AWS S3: Delete Files Programmatically

Contents

Intro

There are times where you will need to delete all of the files in a sub-folder in S3 en mass programmatically. For example if you have a datalake in S3 and you are troubleshooting some Glue transformations on large datasets, you may need to delete hundreds or even thousands of files repeatedly in a specific location, or several locations while you troubleshoot your issues.

Or if I have an application that creates a folder for each customer, if the customer wants to delete items I need to be able to do that programmatically.

We can write a Lambda function to do just that.

The Function

On of the things that makes this a bit tricky is that we cannot simply tell the S3 SDK to delete a specific folder, we must specify every single file that we want to delete. Therefore we need to first list all the files in the location we want to delete them with the listObjects method.

Then we run into another wrinkle. The listObjects method will only return a maximum of 1000 items.

Therefore we also need to check the response of the listObjects method to see if the list has been truncated, which indicates that there are more than 1000 files. We delete the 1000 files we got back, and then run the listObjects method again until the list is no longer truncated.

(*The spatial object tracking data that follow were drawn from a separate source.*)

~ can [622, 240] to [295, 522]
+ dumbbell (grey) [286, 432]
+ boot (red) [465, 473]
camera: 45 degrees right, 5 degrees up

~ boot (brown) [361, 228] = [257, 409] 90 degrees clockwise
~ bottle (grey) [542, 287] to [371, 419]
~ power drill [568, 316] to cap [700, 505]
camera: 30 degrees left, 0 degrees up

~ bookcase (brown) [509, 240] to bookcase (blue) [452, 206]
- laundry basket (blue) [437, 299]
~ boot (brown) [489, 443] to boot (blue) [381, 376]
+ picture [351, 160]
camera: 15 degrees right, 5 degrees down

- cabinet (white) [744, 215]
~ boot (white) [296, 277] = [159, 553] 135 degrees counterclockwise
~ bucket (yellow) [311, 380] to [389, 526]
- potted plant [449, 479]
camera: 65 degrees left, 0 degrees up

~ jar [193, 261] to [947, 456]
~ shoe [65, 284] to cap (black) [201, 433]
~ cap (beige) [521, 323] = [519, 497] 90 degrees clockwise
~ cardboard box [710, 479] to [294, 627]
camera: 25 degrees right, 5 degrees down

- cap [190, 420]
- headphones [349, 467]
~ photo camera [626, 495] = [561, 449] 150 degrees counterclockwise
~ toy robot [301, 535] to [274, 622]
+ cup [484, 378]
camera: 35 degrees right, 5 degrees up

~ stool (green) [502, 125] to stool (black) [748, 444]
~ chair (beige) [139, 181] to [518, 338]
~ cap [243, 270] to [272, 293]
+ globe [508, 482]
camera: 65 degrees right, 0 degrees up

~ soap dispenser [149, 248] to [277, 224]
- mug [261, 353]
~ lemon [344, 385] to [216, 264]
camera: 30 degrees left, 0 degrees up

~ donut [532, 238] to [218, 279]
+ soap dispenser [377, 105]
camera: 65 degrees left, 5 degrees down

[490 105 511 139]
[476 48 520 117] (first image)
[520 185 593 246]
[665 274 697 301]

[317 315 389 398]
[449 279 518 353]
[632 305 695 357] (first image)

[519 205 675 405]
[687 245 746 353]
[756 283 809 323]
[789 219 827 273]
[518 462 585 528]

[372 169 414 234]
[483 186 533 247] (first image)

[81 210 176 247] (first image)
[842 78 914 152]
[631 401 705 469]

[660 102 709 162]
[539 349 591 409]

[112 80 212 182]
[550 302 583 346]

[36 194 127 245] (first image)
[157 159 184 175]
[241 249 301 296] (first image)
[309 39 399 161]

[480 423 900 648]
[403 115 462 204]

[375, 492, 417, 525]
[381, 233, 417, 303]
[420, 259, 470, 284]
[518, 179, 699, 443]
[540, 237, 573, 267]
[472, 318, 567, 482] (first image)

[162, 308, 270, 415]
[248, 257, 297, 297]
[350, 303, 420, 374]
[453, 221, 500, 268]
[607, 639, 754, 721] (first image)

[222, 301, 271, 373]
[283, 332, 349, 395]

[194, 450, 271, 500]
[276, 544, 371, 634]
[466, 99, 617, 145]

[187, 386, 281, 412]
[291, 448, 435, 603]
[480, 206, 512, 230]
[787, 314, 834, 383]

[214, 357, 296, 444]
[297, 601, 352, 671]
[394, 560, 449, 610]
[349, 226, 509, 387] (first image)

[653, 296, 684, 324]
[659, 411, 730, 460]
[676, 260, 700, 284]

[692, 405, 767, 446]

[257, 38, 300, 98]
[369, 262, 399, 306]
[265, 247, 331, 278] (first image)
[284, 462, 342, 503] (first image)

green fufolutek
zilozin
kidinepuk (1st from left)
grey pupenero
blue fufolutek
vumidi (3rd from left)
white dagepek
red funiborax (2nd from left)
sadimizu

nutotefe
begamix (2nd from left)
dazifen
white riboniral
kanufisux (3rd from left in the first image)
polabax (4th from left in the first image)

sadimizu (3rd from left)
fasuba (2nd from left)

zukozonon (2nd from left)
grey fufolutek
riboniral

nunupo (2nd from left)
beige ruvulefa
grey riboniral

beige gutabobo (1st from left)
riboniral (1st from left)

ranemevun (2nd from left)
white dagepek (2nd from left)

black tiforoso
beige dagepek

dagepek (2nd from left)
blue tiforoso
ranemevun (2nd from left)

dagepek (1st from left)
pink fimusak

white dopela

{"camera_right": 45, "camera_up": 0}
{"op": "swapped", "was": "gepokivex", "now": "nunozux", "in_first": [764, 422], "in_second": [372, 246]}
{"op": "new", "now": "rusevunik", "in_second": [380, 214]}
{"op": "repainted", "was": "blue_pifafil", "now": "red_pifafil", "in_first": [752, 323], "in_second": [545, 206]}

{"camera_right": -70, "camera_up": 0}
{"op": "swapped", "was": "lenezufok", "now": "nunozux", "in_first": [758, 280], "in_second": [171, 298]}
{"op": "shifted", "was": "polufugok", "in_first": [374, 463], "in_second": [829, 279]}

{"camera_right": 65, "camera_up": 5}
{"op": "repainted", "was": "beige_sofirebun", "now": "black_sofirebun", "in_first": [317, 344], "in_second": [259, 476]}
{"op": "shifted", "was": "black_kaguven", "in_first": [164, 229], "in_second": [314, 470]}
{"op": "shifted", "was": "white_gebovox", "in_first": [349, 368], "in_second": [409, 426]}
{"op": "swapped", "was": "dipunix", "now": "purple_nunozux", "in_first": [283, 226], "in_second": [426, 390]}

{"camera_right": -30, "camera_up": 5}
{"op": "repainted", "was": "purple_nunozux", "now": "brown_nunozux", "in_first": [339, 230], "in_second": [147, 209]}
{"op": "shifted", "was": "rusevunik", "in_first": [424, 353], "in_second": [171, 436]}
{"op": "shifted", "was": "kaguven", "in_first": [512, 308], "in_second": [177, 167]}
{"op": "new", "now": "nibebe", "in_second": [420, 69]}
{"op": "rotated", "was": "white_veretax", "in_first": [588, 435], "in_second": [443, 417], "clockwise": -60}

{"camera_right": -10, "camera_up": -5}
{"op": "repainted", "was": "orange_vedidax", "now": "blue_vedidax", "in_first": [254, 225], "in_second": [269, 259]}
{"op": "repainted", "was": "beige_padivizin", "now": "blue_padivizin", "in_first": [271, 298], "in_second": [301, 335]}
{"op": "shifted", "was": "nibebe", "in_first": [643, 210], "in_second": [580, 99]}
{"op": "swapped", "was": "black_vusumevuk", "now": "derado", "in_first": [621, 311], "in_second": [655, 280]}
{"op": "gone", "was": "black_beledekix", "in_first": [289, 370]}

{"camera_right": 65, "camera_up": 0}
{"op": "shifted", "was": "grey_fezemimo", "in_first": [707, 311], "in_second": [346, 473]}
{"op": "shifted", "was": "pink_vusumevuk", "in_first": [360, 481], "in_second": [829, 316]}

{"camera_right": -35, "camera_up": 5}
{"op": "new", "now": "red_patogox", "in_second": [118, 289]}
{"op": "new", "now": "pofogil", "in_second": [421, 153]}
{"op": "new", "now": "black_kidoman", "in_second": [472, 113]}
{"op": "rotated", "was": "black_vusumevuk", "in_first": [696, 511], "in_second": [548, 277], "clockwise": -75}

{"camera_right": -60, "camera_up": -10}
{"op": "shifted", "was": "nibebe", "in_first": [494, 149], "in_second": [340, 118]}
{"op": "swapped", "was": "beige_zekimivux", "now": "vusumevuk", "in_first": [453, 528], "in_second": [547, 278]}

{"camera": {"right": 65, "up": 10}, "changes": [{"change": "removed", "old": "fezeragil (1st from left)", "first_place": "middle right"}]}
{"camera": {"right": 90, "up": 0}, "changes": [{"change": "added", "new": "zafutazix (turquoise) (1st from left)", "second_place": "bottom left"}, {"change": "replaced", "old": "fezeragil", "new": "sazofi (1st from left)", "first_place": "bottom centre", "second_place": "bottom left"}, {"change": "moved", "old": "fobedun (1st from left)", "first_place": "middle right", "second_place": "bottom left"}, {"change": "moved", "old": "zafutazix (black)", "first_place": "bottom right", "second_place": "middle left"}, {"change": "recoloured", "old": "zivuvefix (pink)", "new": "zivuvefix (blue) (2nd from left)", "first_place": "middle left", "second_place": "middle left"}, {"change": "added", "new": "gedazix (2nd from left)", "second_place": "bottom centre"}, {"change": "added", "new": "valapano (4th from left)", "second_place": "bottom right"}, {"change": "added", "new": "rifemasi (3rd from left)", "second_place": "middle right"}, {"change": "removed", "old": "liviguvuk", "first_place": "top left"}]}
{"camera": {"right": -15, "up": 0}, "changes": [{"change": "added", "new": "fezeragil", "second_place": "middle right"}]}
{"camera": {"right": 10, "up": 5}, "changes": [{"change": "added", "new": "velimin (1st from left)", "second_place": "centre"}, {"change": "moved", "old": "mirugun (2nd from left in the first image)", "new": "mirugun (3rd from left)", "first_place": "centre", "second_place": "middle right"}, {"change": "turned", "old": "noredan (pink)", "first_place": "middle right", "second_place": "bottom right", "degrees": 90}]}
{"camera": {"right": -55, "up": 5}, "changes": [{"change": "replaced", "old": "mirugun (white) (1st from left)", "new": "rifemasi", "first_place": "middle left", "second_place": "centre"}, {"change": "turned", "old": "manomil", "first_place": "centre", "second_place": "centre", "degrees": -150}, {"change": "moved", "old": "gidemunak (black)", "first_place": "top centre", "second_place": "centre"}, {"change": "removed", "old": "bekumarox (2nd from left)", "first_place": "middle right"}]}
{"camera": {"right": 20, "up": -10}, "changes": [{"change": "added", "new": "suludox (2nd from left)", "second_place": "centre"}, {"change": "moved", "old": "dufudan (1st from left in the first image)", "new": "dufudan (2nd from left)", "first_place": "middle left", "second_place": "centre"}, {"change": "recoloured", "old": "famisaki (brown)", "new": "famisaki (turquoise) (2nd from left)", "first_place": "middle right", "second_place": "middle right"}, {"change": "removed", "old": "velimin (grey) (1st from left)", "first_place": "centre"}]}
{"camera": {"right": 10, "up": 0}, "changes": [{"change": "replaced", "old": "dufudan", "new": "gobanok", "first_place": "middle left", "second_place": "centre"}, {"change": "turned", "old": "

In addition to these considerations, we want to be able to feed our function an array of folders, as we want to be able to delete items in multiple locations at once without running the function again.

And lastly we want to be able to take into account event variables, such as profile_id so that we can run this function programmatically through an API.

If we take all that into consideration we get something like this:

// This function will delete all the objects listed in the directory_array for a given profile

// Load the AWS SDK for Node.js.
var AWS = require("aws-sdk");
// S3 Client
var s3 = new AWS.S3({ apiVersion: '2006-03-01' });

exports.handler = async (event) => {

    async function emptyS3Directory(bucket, dir) {
        const listParams = {
            Bucket: bucket,
            Prefix: dir
        };

        const listedObjects = await s3.listObjectsV2(listParams).promise();

        if (listedObjects.Contents.length === 0) return;

        const deleteParams = {
            Bucket: bucket,
            Delete: { Objects: [] }
        };

        listedObjects.Contents.forEach(({ Key }) => {
            deleteParams.Delete.Objects.push({ Key });
        });

        s3.deleteObjects(deleteParams, function(err, data) {
            if (err) console.log(err, err.stack); // an error occurred
            else console.log(data); // successful response
        });

        if (listedObjects.IsTruncated) await emptyS3Directory(bucket, dir);
    }

    let bucket = "BUCKET_NAME";
    let directory_array = [
        `folder/sub-folder/customer-data/profile_id=${event.profile_id}`,
        `folder/sub-folder/customer-files/profile_id=${event.profile_id}`,
        `folder/sub-folder/customer-pictures/profile_id=${event.profile_id}`,
        `folder/sub-folder/customer-videos/profile_id=${event.profile_id}`
    ];

    // loop over directories and delete all their objects
    for (let i = 0; i < directory_array.length; i++) {
        await emptyS3Directory(bucket, directory_array[i]);
    }

};

Final Considerations

You will want to increase the timeout on this Lambda function or else you will constantly timeout.

Lastly, make sure the IAM permissions of this function are very tight and double check that you are pointing it in the right direction, because this is a bit of a bazooka.

Maybe this is a good time to make sure you have point-in-time recovery and backups enabled on your S3 buckets?